In May, 1837, the _Anti-slavery Women of America_ met in convention in
New York. In a circular issued by the authority of the convention, and
signed by Mary S. Parker, President, Angelina E. Grimkie, Secretary,
another attack was made upon proscription in anti-slavery societies.
There was a Colored lady named Sarah Douglass on the Central
Committee. The following paragraphs from the circular are specimens
sufficient to show the character of the circular; and the poetry at
the end, written by a Colored member. Miss Sarah Forten, justified the
hopes of her white sisters concerning the race:
"Those Societies that reject colored members, or seek to avoid
them, have never been active or efficient. The blessing of God
does not rest upon them, because they 'keep back a part of the
price of the land,'--they do not lay _all_ at the apostle's feet.
"The abandonment of prejudice is required of us as a proof of our
sincerity and consistency.
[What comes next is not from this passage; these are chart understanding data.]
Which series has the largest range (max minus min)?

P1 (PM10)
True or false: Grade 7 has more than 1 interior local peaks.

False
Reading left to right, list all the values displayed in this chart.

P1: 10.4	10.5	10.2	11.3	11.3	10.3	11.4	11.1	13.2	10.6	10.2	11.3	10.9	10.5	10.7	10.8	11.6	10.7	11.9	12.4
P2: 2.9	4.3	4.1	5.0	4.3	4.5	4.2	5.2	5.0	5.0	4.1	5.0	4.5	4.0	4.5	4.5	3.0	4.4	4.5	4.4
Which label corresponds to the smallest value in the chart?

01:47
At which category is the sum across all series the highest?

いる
How can we ask our Southern brethren
to make sacrifices, if we are not even willing to encounter
inconveniences? First cast the beam from thine own eye, then wilt
thou see clearly to cast it from his eye.
"We are thy sisters. God has truly said
That of one blood the nations He has made.
O Christian woman! in a Christian land,
Canst thou unblushing read this great command?
Suffer the wrongs which wring our inmost heart,
To draw one throb of pity on thy part?